腎臓内科での実習中です。

本日は心電図と心エコーの実習をした後、教授に対して患者に関するプレゼンという内容でした。

教授から痛恨の一撃を受け続けて、あやうくもう少しでHPが切れてゲームオーバーになるところでした。

教授の指摘はあまりに的を得ていて、こちらはタジタジで、困ることしかできないくらいでした。


「透析」ってご存知でしょうか?

血液を自分自身で浄化することができなくなった腎不全患者に対して、機械で血液の浄化をしてあげることです。
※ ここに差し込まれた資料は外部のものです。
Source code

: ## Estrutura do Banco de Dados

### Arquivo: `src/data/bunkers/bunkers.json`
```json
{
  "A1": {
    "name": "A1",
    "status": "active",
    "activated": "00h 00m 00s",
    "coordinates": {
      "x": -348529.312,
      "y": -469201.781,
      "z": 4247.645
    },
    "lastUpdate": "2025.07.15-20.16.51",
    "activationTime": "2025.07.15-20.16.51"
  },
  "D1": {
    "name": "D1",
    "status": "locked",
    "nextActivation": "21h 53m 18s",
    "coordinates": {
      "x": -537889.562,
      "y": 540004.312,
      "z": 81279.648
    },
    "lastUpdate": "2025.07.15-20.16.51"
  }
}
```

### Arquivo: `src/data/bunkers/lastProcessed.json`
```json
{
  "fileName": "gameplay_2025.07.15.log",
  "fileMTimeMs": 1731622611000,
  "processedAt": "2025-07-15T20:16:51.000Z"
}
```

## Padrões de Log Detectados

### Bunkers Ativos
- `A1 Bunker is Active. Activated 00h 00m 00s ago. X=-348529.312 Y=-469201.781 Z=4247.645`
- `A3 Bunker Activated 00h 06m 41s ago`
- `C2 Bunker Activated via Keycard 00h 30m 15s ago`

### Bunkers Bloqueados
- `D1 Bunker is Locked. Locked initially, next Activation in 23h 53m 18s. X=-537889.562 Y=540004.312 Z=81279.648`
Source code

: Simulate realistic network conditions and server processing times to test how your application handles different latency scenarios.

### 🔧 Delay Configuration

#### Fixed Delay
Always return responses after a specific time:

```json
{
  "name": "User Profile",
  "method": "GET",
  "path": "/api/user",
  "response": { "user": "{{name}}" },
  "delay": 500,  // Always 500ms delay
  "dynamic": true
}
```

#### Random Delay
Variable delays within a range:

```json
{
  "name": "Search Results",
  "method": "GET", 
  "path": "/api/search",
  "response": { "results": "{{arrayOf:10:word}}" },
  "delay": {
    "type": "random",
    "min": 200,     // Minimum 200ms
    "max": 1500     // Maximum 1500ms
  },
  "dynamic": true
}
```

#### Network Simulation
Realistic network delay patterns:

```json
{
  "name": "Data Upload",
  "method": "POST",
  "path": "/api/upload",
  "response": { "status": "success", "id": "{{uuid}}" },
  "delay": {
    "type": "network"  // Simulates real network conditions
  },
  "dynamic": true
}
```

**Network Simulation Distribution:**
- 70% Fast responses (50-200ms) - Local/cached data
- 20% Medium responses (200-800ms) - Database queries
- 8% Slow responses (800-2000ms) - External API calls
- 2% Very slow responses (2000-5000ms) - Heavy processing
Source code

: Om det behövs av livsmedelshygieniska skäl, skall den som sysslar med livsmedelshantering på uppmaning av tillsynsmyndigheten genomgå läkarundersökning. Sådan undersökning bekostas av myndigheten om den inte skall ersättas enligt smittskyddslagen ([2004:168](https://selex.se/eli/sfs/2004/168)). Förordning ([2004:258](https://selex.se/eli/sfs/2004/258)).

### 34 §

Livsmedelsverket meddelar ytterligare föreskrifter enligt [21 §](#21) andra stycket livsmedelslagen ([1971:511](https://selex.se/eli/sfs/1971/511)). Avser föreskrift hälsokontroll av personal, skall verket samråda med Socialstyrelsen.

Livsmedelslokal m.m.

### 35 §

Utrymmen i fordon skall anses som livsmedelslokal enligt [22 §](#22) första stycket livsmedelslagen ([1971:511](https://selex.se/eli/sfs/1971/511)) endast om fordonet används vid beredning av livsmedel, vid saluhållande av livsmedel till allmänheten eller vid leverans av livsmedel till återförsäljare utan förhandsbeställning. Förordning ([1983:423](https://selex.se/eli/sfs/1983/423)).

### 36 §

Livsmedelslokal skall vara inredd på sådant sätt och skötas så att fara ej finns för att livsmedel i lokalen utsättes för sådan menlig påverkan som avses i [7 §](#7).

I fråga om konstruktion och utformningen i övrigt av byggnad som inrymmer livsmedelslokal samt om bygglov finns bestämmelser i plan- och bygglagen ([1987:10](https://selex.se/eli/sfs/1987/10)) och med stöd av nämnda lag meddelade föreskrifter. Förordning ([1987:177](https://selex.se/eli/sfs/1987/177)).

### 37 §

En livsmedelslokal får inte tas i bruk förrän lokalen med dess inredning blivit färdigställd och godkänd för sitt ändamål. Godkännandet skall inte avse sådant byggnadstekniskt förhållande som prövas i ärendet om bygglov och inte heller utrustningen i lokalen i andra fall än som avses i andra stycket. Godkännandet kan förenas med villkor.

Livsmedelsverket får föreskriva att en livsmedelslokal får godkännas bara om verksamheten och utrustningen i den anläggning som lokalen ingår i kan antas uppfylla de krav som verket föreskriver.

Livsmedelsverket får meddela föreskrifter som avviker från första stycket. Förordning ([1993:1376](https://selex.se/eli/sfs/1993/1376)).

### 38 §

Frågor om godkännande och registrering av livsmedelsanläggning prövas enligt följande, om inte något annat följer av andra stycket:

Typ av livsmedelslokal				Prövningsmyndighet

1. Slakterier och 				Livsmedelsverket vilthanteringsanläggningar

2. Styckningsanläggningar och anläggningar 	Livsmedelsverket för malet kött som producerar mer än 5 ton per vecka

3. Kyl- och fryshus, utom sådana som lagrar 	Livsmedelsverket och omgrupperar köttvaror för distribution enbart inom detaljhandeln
週に3回ほど、1回3~4時間、ベッドに横になって、腕に2箇所針をさして、血液を抜いて機械を通して、再び血管に戻すという作業をするものです。

残念なことに、透析患者は年々増加いています。

透析になる一番多い理由は糖尿病です。

糖尿病腎症という病気で、腎臓の働きが落ちてしまうものです。

糖尿病はおしっこに糖が混ざるだけの病気だと思っている人が多いです。

でも、糖尿病の本質は、体全体の血管がボロボロになる血管炎的な病気の側面ももちます。

毛細血管が腎臓で破綻すれば糖尿病腎症だし、網膜で破綻すれば糖尿病性網膜症で、失明理由第一は糖尿病です。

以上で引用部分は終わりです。